Blood vessel normalization allows the vessels that remain to perform more efficiently. “With a drug like bevacizumab, some of the tumor vasculature is pruned away immediately, but the vessels that remain become less abnormal,” Jain said. “These normalized vessels make the surviving cancer cells more vulnerable to the treatments that can now be delivered more efficiently. Cancer therapies in this environment should be maximally effective.”
In the current study, researchers enrolled 24 patients with late-stage rectal cancer. All patients completed four cycles of therapy including bevacizumab, additional standard chemotherapy, radiation and surgery.
At four years, local control, or the absence of cancer spread beyond the original tumor site, was observed in 100 percent of patients and disease-free survival in 88 percent.
Of the 24 patients treated, five had no residual cancer. Of the 19 patients with residual disease, 12 displayed severe disease. Downstaging of the tumor was observed in 12 out of 22 observable tumors.
“We had shown in previous mouse studies that normalizing blood vessels would decrease tumor activity, but the question with mouse studies is whether it will work in humans,” Jain said. “This is the first study to confirm the idea of the effect of normalization in patients.”
Preliminary results of a Phase I study of AME-133v, an Fc-engineered humanized monoclonal antibody, in low-affinity Fc?RIIIa patients with previously-treated follicular lymphoma: LB-70
A second generation, highly targeted monoclonal antibody appears to provide benefit for some patients with follicular lymphoma for whom other treatments have failed, according to results of a phase I clinical trial.
In the 16 patients evaluated so far, four have achieved either a partial or complete response with use of the novel agent AME-133v, said the study's lead investigator, Andres Forero, M.D., associate scientist at the University of Alabama, Birmingham, Comprehensive Cancer Center.
“These first results suggest that AME-133v provides a mechanism of action that may be more potent and ultimately more effective than the treatments we have on hand for a subset of patients with this cancer,” Forero said. “Given these encouraging results, patients are currently being enrolled in a phase II study.”
The majority of patients in this study either did not initially respond or relapsed after use of rituximab, the first monoclonal antibody therapy approved for use in lymphoma treatment.
AME-133v is a second-generation therapy that is believed to be a more specific treatment for follicular lymphoma in general, compared to rituximab, but is also thought to offer particular benefits for those patients who have a variant in the immune cells needed to attack the cancer, Forero says.

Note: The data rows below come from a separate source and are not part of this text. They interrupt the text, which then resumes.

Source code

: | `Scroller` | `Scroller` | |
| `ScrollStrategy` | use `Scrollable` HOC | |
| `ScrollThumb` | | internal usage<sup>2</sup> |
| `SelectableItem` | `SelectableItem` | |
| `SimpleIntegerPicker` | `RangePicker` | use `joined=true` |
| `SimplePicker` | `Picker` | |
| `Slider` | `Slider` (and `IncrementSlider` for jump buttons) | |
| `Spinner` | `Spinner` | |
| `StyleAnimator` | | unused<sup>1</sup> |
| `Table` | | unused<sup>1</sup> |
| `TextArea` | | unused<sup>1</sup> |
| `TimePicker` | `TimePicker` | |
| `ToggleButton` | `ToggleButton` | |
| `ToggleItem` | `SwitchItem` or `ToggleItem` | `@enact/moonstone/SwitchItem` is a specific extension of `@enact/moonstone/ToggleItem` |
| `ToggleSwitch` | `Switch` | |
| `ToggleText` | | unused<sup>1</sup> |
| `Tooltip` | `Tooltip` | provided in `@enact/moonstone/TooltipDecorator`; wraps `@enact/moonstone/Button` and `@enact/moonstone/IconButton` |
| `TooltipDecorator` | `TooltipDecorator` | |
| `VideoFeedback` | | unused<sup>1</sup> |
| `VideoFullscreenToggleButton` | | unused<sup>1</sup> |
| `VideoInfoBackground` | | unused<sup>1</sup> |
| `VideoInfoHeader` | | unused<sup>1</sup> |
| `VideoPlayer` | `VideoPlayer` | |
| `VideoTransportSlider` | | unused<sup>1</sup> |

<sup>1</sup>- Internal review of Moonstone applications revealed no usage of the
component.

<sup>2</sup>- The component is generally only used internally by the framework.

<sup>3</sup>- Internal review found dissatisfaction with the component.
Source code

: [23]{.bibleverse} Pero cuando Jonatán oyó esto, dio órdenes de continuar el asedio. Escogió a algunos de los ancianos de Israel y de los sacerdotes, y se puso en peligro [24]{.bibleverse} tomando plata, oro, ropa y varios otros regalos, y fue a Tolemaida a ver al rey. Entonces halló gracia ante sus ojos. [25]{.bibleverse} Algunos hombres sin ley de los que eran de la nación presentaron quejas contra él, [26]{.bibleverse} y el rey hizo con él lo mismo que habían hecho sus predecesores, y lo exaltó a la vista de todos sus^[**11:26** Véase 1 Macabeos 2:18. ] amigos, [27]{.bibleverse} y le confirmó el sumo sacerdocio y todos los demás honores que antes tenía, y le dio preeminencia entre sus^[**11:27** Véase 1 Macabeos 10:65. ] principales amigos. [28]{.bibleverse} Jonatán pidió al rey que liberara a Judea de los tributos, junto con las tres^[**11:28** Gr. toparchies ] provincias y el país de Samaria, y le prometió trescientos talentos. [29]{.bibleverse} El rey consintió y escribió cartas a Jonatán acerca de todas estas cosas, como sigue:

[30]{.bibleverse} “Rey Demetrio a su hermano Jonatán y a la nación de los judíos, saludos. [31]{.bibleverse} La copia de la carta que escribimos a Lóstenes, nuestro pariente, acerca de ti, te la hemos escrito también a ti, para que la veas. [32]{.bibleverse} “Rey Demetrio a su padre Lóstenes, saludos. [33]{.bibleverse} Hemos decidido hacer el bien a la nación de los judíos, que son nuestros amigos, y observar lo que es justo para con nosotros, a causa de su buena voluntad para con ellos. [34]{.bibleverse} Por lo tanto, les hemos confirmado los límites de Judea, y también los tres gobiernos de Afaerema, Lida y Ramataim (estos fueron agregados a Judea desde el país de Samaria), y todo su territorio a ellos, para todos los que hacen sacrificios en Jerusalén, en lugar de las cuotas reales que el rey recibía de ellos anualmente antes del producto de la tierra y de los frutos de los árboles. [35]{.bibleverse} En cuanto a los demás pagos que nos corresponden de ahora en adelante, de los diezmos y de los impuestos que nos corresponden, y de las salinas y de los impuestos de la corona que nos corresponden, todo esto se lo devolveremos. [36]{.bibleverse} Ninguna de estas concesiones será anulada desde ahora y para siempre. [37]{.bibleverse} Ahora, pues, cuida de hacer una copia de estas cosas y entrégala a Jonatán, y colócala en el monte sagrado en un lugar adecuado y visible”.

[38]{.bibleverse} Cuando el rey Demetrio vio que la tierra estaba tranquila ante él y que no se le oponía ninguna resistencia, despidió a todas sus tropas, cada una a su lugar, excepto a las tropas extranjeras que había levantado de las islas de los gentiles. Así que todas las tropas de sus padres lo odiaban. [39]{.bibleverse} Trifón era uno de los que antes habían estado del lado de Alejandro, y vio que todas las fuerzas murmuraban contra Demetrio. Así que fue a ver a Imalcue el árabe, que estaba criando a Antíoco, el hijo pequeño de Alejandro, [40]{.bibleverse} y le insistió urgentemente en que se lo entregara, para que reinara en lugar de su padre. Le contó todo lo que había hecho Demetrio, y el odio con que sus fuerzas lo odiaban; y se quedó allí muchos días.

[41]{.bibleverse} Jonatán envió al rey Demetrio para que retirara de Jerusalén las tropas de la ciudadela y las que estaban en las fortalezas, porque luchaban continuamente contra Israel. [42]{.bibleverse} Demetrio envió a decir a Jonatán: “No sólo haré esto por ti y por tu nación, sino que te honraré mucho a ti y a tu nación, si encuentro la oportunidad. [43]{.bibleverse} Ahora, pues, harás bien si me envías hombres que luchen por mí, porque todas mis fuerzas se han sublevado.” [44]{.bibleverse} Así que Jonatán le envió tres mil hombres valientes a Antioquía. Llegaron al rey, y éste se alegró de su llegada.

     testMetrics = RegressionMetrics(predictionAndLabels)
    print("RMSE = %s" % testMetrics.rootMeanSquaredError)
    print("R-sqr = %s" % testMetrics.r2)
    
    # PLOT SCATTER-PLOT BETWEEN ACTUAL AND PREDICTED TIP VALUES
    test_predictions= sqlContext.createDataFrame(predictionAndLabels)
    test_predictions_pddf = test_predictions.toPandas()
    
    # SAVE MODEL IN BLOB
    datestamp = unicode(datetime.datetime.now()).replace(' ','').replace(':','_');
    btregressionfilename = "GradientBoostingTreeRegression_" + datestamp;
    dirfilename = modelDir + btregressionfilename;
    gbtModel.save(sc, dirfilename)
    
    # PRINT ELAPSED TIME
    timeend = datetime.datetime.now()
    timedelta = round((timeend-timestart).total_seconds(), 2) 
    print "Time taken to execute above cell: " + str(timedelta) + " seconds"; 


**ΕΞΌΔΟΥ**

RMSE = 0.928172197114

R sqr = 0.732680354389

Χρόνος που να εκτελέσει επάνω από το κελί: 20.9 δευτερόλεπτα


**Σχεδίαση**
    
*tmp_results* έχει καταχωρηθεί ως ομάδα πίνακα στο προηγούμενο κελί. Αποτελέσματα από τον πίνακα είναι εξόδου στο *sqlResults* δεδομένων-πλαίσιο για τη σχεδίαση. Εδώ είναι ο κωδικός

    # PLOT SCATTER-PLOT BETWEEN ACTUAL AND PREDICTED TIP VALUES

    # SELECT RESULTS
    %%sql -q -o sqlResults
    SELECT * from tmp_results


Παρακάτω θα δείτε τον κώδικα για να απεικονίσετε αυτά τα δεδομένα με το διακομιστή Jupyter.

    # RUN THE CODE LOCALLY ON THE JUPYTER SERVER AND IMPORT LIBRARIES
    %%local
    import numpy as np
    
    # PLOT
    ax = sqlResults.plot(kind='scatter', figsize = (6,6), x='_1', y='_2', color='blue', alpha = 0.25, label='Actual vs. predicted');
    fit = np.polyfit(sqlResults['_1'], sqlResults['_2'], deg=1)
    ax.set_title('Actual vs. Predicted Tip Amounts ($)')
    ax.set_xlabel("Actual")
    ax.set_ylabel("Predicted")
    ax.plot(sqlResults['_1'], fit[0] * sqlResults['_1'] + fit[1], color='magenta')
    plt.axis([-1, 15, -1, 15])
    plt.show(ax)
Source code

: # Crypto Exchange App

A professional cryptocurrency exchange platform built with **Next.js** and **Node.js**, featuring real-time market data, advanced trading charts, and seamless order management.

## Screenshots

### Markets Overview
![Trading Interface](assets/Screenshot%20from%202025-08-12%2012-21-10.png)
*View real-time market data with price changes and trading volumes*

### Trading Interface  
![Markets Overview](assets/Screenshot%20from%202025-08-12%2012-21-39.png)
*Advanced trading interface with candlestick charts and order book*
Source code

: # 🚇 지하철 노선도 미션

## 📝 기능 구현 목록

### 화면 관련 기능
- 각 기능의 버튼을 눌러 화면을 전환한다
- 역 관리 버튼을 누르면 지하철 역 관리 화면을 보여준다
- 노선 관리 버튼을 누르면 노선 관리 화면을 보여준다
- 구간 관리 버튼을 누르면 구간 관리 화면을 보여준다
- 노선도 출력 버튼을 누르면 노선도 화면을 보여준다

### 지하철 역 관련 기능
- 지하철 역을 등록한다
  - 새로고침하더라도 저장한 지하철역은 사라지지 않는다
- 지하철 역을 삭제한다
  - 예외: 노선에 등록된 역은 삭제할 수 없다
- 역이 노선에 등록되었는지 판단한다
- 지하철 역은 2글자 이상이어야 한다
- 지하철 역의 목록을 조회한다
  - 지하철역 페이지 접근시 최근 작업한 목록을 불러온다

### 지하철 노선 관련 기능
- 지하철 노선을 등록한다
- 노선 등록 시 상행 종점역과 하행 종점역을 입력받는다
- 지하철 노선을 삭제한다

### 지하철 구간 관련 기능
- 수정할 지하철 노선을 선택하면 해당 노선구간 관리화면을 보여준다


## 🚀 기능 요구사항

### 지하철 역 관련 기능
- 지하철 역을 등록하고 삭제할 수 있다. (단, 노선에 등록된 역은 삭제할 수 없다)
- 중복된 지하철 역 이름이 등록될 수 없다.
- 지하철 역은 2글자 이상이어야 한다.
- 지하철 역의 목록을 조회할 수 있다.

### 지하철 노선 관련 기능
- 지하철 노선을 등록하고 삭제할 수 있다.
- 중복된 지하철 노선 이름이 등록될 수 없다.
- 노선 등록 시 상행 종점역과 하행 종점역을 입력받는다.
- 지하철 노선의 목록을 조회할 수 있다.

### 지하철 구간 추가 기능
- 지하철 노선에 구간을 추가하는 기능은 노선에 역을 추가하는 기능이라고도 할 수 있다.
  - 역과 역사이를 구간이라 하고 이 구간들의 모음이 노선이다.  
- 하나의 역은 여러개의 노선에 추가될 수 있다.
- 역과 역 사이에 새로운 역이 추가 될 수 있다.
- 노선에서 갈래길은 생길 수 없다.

“Monoclonal antibodies were the first successful targeted therapy for cancer, and we have now moved on to a whole new class of second generation antibodies for the treatment of many different lymphomas,” Forero said. “This is an exciting time.”
Follicular lymphoma is a particularly difficult to treat subtype of non-Hodgkin lymphoma, which is a cancer that arises from white blood immune cells known as lymphocytes. Rituximab binds to CD20, a cell surface antigen expressed on almost all B-cell lymphomas as well as on normal B cells, and works to kill the cancer cell via a mechanism that is not yet understood.